Her film didn’t find many backers so with the support of her husband and other relatives, she produced the film. Talking about the cinema culture in Bodo, Basumatary says, “The first film in Bodo language was made in 1986. We don’t have cinema halls in our region, so we take film projector to different villages and approach their ‘screening committees’. So far we have shown the movie to four lakh people, besides screening it at the film festivals.”
Jwlwi has struck a chord with the older generation of the population who have faced similar situation as depicted in the movie. “However, the younger generation is not aware of the insurgency or what led to it. I keep telling them, ‘It’s our history...and very recent at that. It took place barely 25-30 years ago,” she adds.
The lost child
The Chinese language entry to PIFF is Mosaic Portrait, which talks about teen pregnancy. The film’s producer, Wang Zijian, who was in the city to attend the festival says, “We decided to make this film after a news of a 14-year-old girl being pregnant in a village in China was reported in a local newspaper. However, many times, the truth behind a particular story is not revealed.”
“The girl in the aforementioned case doesn’t receive any help from the authorities, however in the movie, we have shown one journalist reaching out to the family,” he adds.

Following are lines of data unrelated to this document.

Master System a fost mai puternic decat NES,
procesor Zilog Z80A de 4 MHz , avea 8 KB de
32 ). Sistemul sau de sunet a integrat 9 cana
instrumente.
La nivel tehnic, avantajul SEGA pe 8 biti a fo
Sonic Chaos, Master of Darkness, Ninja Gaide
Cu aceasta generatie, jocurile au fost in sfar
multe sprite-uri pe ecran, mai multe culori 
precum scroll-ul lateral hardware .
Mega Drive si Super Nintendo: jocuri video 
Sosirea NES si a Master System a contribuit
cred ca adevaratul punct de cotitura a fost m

Mosaic Portait is the story of a 14-year-old teenage girl, Xu Ying. Her father is a migrant labourer and is on most days away from home. A girl with a gentle disposition, Ying grows up into a teenager, who according to her parents ‘comes across as a person who they know less and less.’
On learning of her pregnancy, her parents coax and scold her in turns to know the ‘name of the man who did this’. Ying reveals the name of Mr Zhang, her school teacher. But the school administration, police want to hush up the case because the parents are unable to furnish any evidence that Mr Zhang is the father. They decide to allow Ying to carry her pregnancy to full term so that they would have the evidence via dna tests. The answer adds to the suspense.
The portrayal of Ying is opaque keeping in with the title of the film. She is introduced in the movie blindfolded, going in for a test at the optician. Her first meeting with the journalist is from behind the glass pane, her face silhouetted against it. As the movie progresses, we see Ying who can be carefree, defiant, reclusive as the teenagers the world over are. She is secretive, unable to talk with parents, has this ‘intense persona’ as she describes herself to the journalist. Towards the end, she joins a centre for disturbed and troubled kids and is a part of the chorus ‘Bring the lost child home’.